The response will include the client's generated certificate and private key, a list of CA certificates the client should trust, and a DateTime for expiration. The client will persist the JWT, device private key, device certificate, and CA certificates on disk and only update them when they get near expiration.
When two peers authenticate with each other, they can use either the JWT or the device certificate via MTLS. The decision depends on the client's capabilities and connection type.
Why does X.509 return both a key and a certificate instead of locally generating a key and sending a CSR?
It would be possible to use a standard CSR flow. It was chosen to issue keys directly for a few reasons.

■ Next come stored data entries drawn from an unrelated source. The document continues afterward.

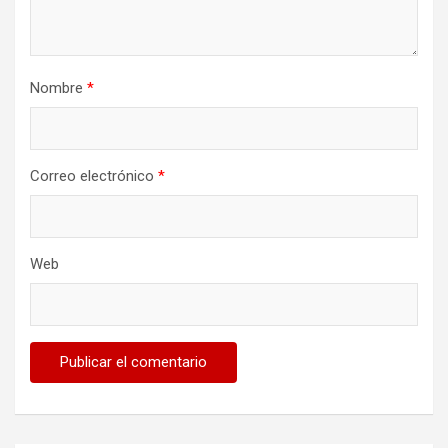
Nombre
*
Correo electrónico
*
Web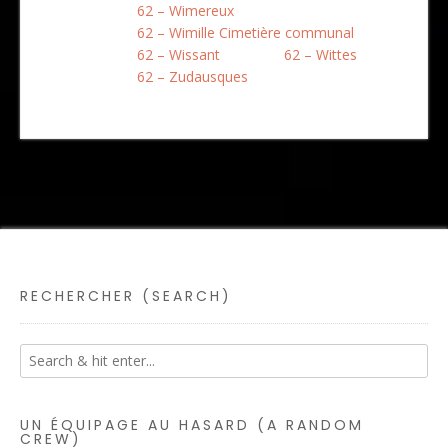
62 – Wimereux
62 – Wimille Cimetière communal
62 – Wissant
62 – Wittes
62 – Zudausques
RECHERCHER (SEARCH)
UN ÉQUIPAGE AU HASARD (A RANDOM
CREW)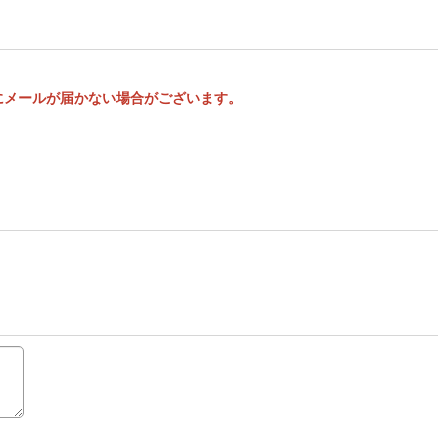
様にメールが届かない場合がございます。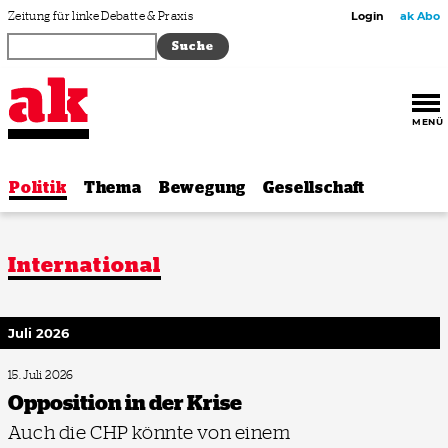
Zum Inhalt springen
Zeitung für linke Debatte & Praxis
Login
ak Abo
MENÜ
Politik
Thema
Bewegung
Gesellschaft
International
Juli 2026
15. Juli 2026
Opposition in der Krise
Auch die CHP könnte von einem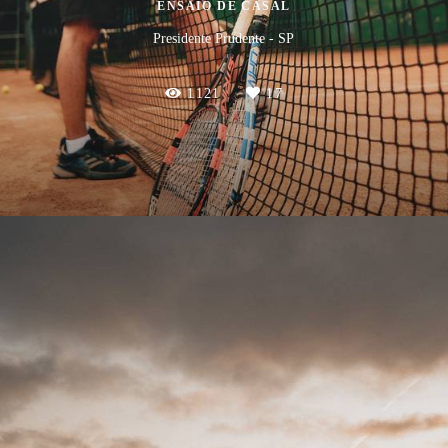
ENSAIO DE CASAL
Presidente Prudente - SP
1121
17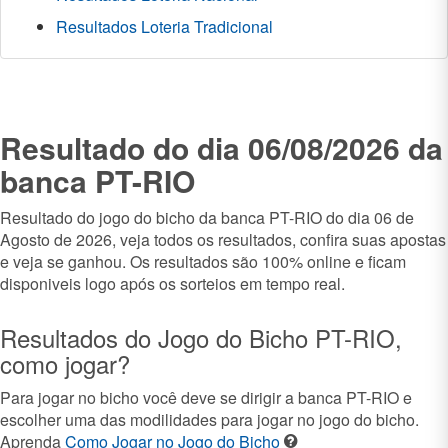
Resultados Loteria Tradicional
Resultado do dia 06/08/2026 da
banca PT-RIO
Resultado do jogo do bicho da banca PT-RIO do dia 06 de
Agosto de 2026, veja todos os resultados, confira suas apostas
e veja se ganhou. Os resultados são 100% online e ficam
disponiveis logo após os sorteios em tempo real.
Resultados do Jogo do Bicho PT-RIO,
como jogar?
Para jogar no bicho você deve se dirigir a banca PT-RIO e
escolher uma das modilidades para jogar no jogo do bicho.
Aprenda
Como Jogar no Jogo do Bicho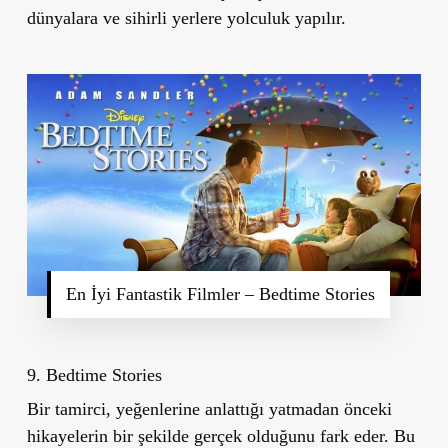
dünyalara ve sihirli yerlere yolculuk yapılır.
En İyi Fantastik Filmler – Bedtime Stories
9. Bedtime Stories
Bir tamirci, yeğenlerine anlattığı yatmadan önceki
hikayelerin bir şekilde gerçek olduğunu fark eder. Bu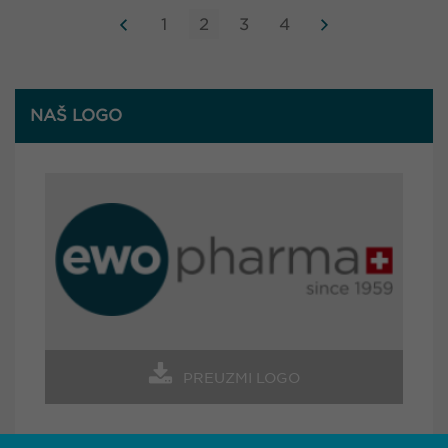
1
2
3
4
NAŠ LOGO
PREUZMI LOGO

- There is no security benefit as our certificate request is in a secured tunnel, and the identity service is presumed to be completely trustworthy.

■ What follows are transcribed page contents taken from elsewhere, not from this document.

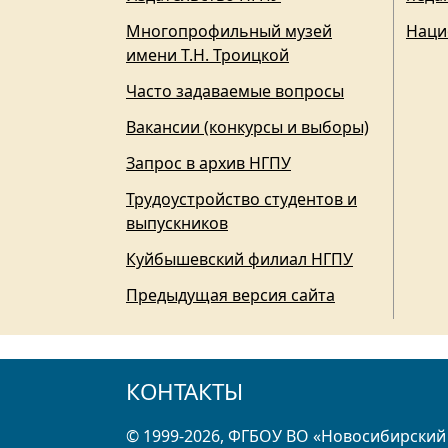
Многопрофильный музей
Наци
имени Т.Н. Троицкой
Часто задаваемые вопросы
Вакансии (конкурсы и выборы)
Запрос в архив НГПУ
Трудоустройство студентов и
выпускников
Куйбышевский филиал НГПУ
Предыдущая версия сайта
КОНТАКТЫ
© 1999-2026, ФГБОУ ВО «Новосибирский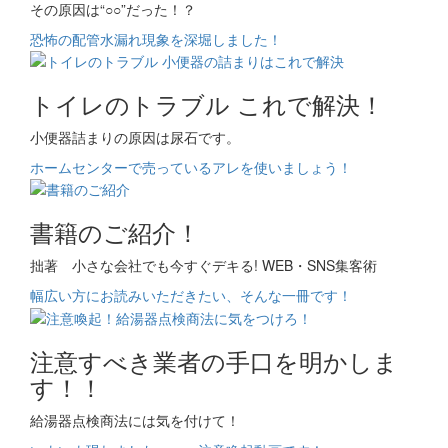
その原因は“○○”だった！？
恐怖の配管水漏れ現象を深堀しました！
トイレのトラブル これで解決！
小便器詰まりの原因は尿石です。
ホームセンターで売っているアレを使いましょう！
書籍のご紹介！
拙著 小さな会社でも今すぐデキる! WEB・SNS集客術
幅広い方にお読みいただきたい、そんな一冊です！
注意すべき業者の手口を明かしま
す！！
給湯器点検商法には気を付けて！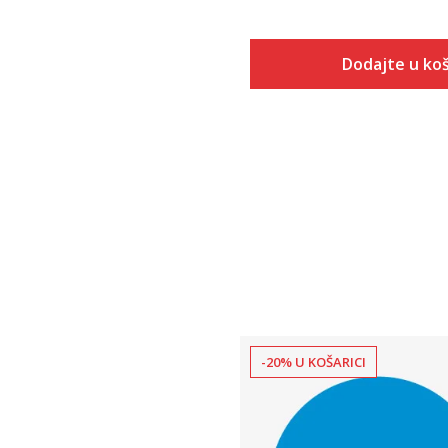
Dodajte u koš
Dodaj u
-20% U KOŠARICI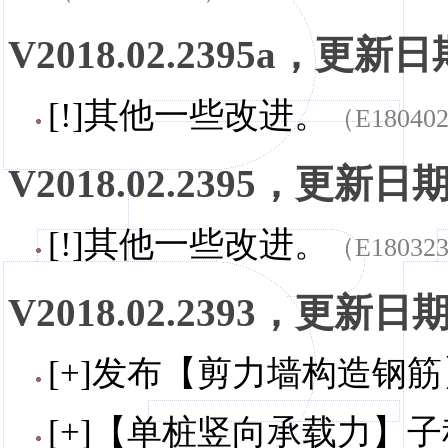
V2018.02.2395a，更新日期
[!]其他一些改进。
（E18040
V2018.02.2395，更新日期，
[!]其他一些改进。
（E18032
V2018.02.2393，更新日期，
[+]发布【剪力墙构造钢
[+]【单桩竖向承载力】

- Validating and signing CSRs is more complex than simply creating one with the correct format and fields.
- This is a convenient workflow if using Hashicorp Vault or similar to manage your PKI and issue certificates on demand.
Why is X.509 a separate request?
The idea is that JWTs could be quite short-lived but the X.509 certs could be long-lived to permit long periods of working offline, so the Small Peer could call them to refresh at different intervals. Different expiry periods between JWT and X.509 isn’t implemented yet.
Additionally, browser peers have no use for X.509 certificates so they don’t request them.
Of course, the Small Peer could have a single request that lets you request some combination of identities at once. There is no reason this couldn’t be added in the future to reduce latency.